RudiC · September 25, 2012, 12:04pm

This works (on linux with bash and GNU tools!) for your four line 24 char example from post #1:

$ cat sedfile
1 {s/\(.\)/\1\n/g;w1.tmp
  }
2 {s/\(.\)/\1\n/g;w2.tmp
  }
3 {s/\(.\)/\1\n/g;w3.tmp
  }
4 {s/\(.\)/\1\n/g;w4.tmp
  }
$ sed -nf sedfile infile
$ paste -d" " ?.tmp >filetransposed
$ awk  '{split ($0, b)
          L=1
          for (i=1;i<NF;i++) {L=L && b==b[i+1] && b!="-"; if (!L) break}
         }
         L {n++; printf "%s", b[1]}
         !L {for (i=1;i<=NF;i++) if (b != "-") printf "%s",b >"line"i}
         END {print "\t",n; for (i=1;i<=NF;i++) print "" > "line"i}
        ' filetransposed
ABCDDBBBB     9
$ cat line?
ACBD
ADCC
AAC
AADCD

---------- Post updated at 06:04 PM ---------- Previous update was at 05:58 PM ----------

OK, but does it meet your requirement 3)?

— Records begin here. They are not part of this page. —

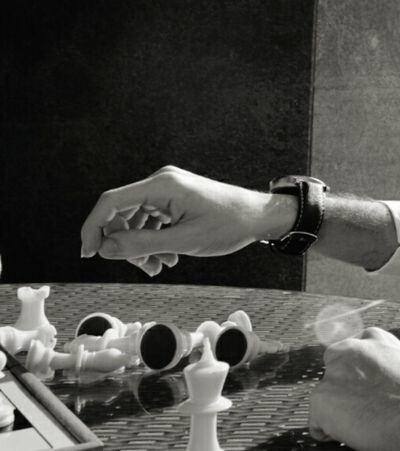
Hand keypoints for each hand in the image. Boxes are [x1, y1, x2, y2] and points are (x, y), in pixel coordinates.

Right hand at [79, 166, 282, 275]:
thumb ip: (142, 244)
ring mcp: (167, 190)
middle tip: (142, 268)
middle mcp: (161, 182)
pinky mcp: (173, 199)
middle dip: (125, 244)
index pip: (111, 202)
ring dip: (140, 247)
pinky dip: (152, 240)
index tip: (90, 254)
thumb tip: (106, 248)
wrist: (258, 216)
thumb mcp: (183, 241)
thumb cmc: (229, 225)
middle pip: (121, 214)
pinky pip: (149, 220)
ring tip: (158, 268)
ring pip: (135, 221)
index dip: (94, 228)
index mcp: (162, 185)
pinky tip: (165, 259)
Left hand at [310, 327, 399, 450]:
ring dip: (341, 410)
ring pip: (324, 394)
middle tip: (373, 410)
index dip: (357, 372)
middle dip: (347, 388)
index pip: (349, 346)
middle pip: (332, 367)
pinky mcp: (328, 398)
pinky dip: (333, 428)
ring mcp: (337, 371)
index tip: (365, 387)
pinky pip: (318, 417)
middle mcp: (354, 347)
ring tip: (370, 426)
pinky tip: (357, 435)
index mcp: (380, 339)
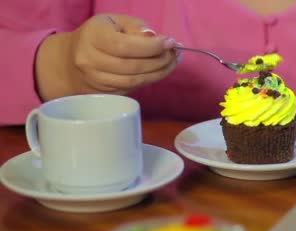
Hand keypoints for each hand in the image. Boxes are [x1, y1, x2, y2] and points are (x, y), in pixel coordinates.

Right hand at [36, 14, 178, 99]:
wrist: (70, 60)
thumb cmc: (99, 36)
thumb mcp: (115, 22)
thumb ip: (136, 27)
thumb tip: (157, 39)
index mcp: (92, 37)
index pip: (126, 46)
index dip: (152, 47)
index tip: (171, 43)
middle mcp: (90, 61)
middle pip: (133, 66)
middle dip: (160, 61)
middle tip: (175, 54)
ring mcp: (95, 80)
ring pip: (134, 81)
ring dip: (159, 73)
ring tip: (172, 62)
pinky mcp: (104, 94)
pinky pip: (132, 89)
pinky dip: (149, 80)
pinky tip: (159, 71)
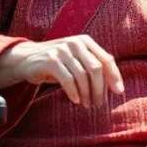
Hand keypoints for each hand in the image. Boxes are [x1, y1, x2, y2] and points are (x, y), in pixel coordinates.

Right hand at [0, 35, 123, 106]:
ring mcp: (62, 50)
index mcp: (85, 41)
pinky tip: (76, 100)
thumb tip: (116, 86)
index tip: (119, 92)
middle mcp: (75, 43)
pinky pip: (68, 79)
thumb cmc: (58, 63)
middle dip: (100, 89)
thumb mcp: (77, 60)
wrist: (26, 59)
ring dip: (87, 94)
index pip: (106, 59)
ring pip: (82, 76)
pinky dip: (74, 92)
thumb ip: (94, 66)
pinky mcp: (50, 60)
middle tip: (98, 104)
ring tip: (87, 104)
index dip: (114, 76)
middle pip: (96, 69)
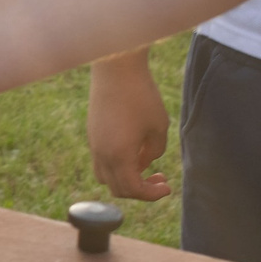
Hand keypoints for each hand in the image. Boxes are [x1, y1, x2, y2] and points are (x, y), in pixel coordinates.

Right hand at [88, 56, 171, 199]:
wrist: (116, 67)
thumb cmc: (141, 95)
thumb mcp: (158, 126)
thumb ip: (155, 151)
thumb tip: (146, 161)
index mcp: (118, 156)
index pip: (133, 189)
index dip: (151, 194)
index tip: (167, 187)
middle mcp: (101, 154)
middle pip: (117, 188)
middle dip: (140, 189)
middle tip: (160, 179)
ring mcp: (94, 143)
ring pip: (105, 176)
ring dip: (125, 178)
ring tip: (144, 166)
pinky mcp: (92, 132)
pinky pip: (101, 160)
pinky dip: (117, 164)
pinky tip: (133, 148)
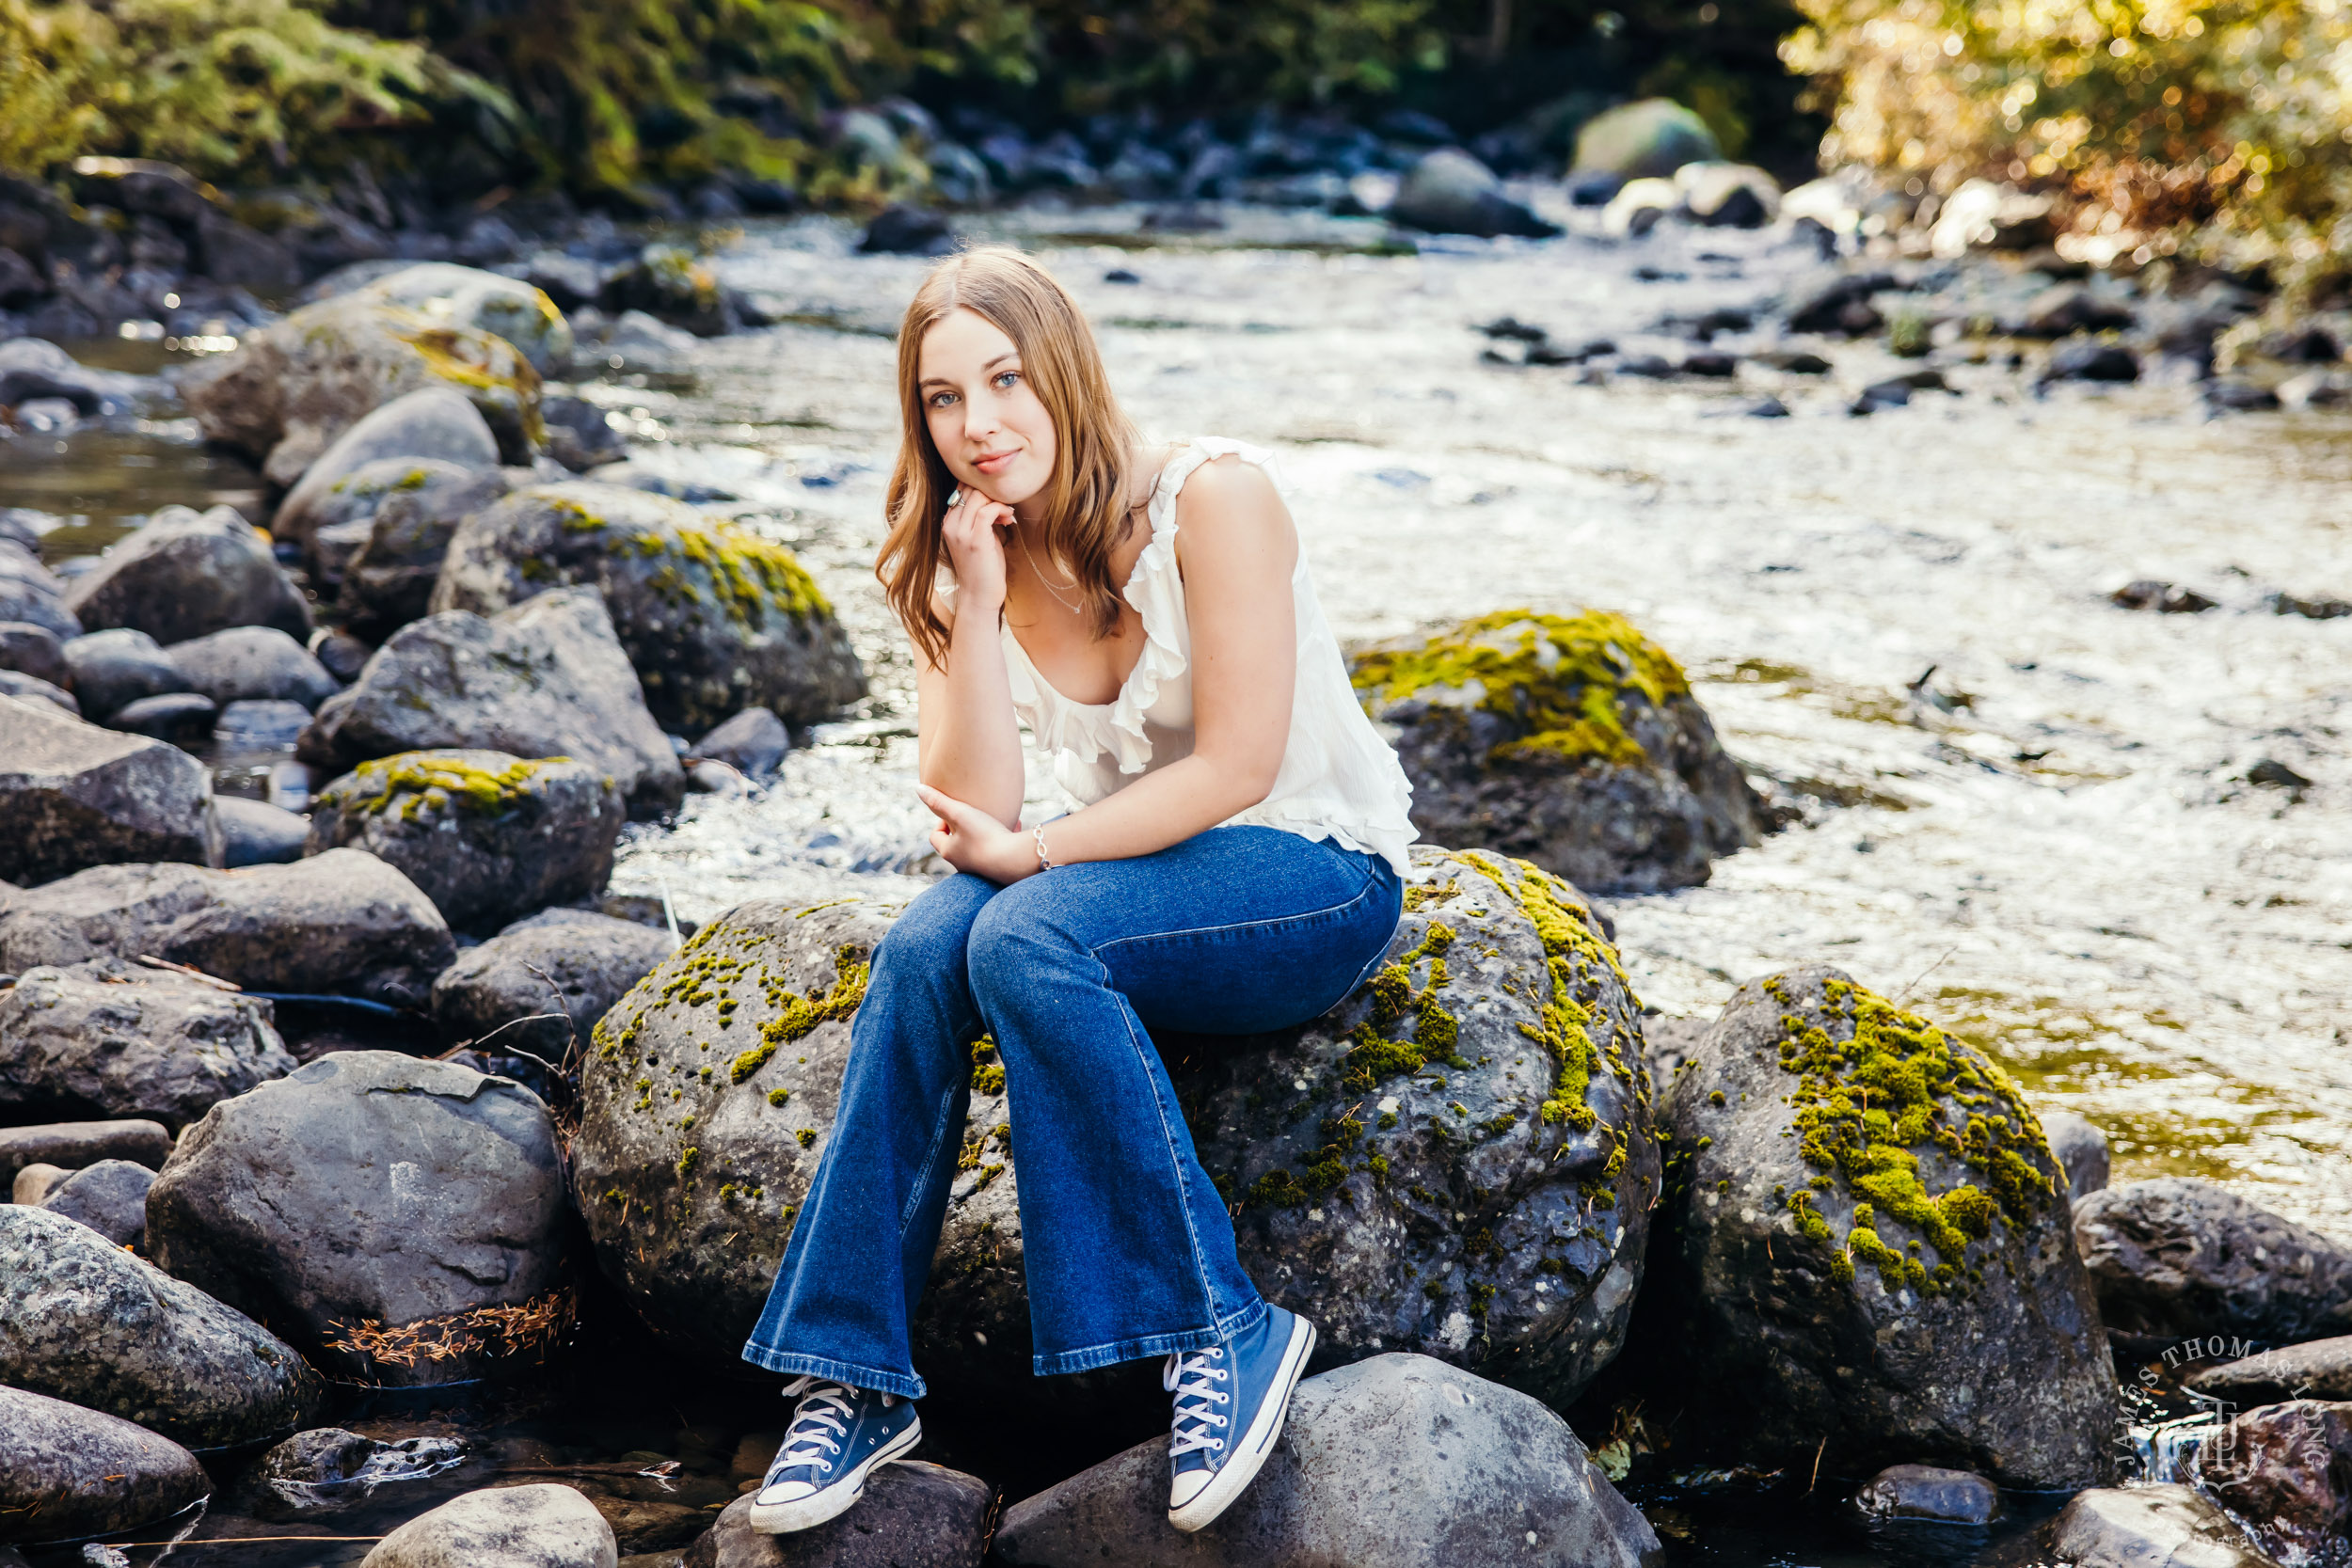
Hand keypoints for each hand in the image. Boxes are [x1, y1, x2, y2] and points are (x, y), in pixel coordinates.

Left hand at [917, 782, 1038, 882]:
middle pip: (955, 842)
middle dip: (962, 826)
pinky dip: (1001, 837)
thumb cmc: (985, 836)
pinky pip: (997, 849)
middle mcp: (962, 863)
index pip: (935, 836)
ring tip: (992, 820)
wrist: (1015, 860)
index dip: (941, 821)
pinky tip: (1015, 825)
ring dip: (982, 832)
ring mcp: (981, 867)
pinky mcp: (999, 868)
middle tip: (971, 814)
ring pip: (977, 846)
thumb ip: (939, 801)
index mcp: (949, 852)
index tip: (954, 811)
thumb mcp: (960, 814)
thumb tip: (918, 789)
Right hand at [940, 487, 1014, 610]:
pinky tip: (1008, 518)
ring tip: (1007, 515)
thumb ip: (979, 518)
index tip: (996, 503)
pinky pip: (987, 511)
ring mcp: (961, 533)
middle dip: (990, 492)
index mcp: (948, 523)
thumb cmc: (982, 568)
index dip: (981, 489)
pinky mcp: (975, 540)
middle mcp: (950, 525)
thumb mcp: (977, 538)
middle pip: (968, 488)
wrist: (979, 596)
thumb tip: (993, 499)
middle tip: (1004, 507)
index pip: (961, 489)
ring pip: (977, 496)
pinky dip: (1001, 509)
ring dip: (998, 500)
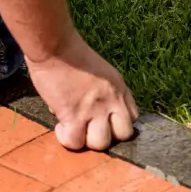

cwzkevin · September 27, 2012, 6:01pm

Thanks, Rudi. I got all my solutions now. Thank you!

rudic:

This works (on linux with bash and GNU tools!) for your four line 24 char example from post #1:
$ cat sedfile
1 {s/$.$/\1\n/g;w1.tmp
  }
2 {s/$.$/\1\n/g;w2.tmp
  }
3 {s/$.$/\1\n/g;w3.tmp
  }
4 {s/$.$/\1\n/g;w4.tmp
  }
$ sed -nf sedfile infile
$ paste -d" " ?.tmp >filetransposed
$ awk  '{split ($0, b)
   L=1
   for (i=1;i<NF;i++) {L=L && b==b[i+1] && b!="-"; if (!L) break}
   }
   L {n++; printf "%s", b[1]}
   !L {for (i=1;i<=NF;i++) if (b != "-") printf "%s",b >"line"i}
   END {print "\t",n; for (i=1;i<=NF;i++) print "" > "line"i}
   ' filetransposed
ABCDDBBBB     9
$ cat line?
ACBD
ADCC
AAC
AADCD
---------- Post updated at 06:04 PM ---------- Previous update was at 05:58 PM ----------

OK, but does it meet your requirement 3)?